From the beginning, I knew C and I didn’t have a future. We were far too similar to have been able to conduct a grown-up relationship, and he was never going to want me the way I wanted him. With him, I acted younger than I was for far longer than I should have — the drinking, acting out, immaturity and irresponsibility were quadrupled when we were together. I didn’t want a “grown-up” life with him; I loved the days on end of debauchery that allowed me to escape from reality.

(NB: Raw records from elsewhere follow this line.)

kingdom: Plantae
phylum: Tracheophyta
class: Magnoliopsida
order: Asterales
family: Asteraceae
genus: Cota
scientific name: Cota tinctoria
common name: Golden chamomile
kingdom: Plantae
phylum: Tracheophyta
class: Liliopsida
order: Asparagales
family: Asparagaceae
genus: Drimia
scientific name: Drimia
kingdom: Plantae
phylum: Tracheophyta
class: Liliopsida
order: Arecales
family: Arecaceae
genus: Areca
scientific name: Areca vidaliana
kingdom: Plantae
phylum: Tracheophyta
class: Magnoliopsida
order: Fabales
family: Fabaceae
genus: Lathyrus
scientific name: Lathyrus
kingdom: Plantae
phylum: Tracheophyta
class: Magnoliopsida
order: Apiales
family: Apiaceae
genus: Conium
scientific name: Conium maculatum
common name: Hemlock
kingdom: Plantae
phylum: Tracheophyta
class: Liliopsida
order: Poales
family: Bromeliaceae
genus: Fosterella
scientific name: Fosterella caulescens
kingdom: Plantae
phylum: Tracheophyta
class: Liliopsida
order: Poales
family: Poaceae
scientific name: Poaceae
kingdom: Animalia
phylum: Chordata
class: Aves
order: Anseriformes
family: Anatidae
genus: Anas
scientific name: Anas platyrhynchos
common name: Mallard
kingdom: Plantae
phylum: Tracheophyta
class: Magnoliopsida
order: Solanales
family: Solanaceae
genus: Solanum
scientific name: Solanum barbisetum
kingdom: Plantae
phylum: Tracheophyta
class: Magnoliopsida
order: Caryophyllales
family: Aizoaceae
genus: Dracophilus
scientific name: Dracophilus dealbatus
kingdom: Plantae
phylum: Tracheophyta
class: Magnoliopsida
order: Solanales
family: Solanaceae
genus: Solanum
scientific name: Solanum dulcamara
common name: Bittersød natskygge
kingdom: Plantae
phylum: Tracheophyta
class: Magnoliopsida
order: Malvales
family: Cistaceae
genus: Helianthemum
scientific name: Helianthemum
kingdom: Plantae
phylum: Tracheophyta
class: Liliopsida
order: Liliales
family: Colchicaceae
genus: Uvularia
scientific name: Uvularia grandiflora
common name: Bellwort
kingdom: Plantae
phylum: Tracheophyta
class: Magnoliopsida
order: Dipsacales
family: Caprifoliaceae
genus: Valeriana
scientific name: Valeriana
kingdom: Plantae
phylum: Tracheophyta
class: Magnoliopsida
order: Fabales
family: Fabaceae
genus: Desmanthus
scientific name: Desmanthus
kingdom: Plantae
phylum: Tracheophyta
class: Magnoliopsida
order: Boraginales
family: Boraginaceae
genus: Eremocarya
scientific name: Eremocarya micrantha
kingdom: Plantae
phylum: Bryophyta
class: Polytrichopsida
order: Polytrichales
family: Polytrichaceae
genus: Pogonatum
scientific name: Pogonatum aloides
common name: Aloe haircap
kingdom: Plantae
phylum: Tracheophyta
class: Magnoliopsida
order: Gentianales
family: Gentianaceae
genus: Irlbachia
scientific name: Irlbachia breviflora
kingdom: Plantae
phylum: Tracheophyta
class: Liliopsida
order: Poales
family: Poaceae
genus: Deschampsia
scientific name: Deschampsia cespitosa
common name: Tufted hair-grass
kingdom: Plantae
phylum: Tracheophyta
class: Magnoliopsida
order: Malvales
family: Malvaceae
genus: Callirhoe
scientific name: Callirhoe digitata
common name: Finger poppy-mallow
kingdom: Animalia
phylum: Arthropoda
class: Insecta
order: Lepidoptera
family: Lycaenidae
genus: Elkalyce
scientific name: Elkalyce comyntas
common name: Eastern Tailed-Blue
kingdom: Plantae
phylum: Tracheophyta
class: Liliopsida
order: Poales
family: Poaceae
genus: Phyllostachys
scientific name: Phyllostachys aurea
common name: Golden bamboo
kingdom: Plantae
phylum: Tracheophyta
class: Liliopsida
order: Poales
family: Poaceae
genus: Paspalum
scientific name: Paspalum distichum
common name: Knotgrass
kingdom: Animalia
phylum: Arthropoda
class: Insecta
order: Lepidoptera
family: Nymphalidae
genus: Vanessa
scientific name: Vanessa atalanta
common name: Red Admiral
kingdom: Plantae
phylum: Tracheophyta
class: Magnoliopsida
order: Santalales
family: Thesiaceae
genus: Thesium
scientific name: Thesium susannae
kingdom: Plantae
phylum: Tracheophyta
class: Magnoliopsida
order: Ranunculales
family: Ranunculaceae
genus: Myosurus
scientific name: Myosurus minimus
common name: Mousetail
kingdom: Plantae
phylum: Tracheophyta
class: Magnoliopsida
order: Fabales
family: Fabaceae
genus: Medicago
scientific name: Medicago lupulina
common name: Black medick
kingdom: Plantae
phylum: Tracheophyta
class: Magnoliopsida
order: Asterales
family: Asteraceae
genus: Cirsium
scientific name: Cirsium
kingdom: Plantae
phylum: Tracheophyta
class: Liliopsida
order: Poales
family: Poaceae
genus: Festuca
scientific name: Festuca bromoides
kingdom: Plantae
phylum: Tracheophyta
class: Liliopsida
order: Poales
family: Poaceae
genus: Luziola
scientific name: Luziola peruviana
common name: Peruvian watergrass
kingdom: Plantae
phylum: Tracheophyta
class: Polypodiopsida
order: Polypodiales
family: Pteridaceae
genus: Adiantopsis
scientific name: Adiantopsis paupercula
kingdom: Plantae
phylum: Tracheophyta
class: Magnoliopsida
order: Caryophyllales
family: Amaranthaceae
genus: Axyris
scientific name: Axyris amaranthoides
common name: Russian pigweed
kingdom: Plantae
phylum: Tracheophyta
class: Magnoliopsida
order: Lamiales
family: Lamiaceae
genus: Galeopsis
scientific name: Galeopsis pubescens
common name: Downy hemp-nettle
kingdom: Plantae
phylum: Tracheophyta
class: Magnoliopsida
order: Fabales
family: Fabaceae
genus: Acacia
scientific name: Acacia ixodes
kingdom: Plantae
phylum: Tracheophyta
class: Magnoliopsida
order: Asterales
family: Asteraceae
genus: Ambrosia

4. Why aren’t we having sex right now? 

Although I loved talking to C, because we did have so much in common, whenever we were together just hanging around or watching a movie, I’d always catch myself wondering, “Why aren’t we having sex right now?” I’m serious. I couldn’t give a damn about the ending to whatever movie was on, if it meant we were having sex instead.

5. You’re not friends

C and I were not friends. For a long time we called each other “best friend,” but the truth was I was in lust, and he was just waiting for something else, something, to use his words, better. Despite knowing that, the lust kept me coming back for more. 

6. Intimacy doesn’t exist

Although cuddling can be really satisfying and comforting when you’re in love, when you’re in lust a body against you just feels like dead weight. You’re also likely to ask yourself again, “Why aren’t we having sex right now?”

Page 10: Love vs Lust

7. You experience intense neediness

If I didn’t get the attention I needed from C on a daily basis, I felt like my world was falling apart. Was he texting with someone else instead? Was he not home, as he said, but out with someone else? Having sex with someone else? Why isn’t he answering my calls? It was exhausting, to say the least.

8. The feeling is conditional

Anyone who’s been in love can attest to the fact that love is unconditional. Lust, however, is not. Lust is steeped in gratification without concern to anything else. I could easily sleep with someone other than C and not feel a twinge of regret, but if I were to do the same to the man I love, I’d never forgive myself. Lust has blurred boundaries as to what’s right; love kicks those blurred lines into place.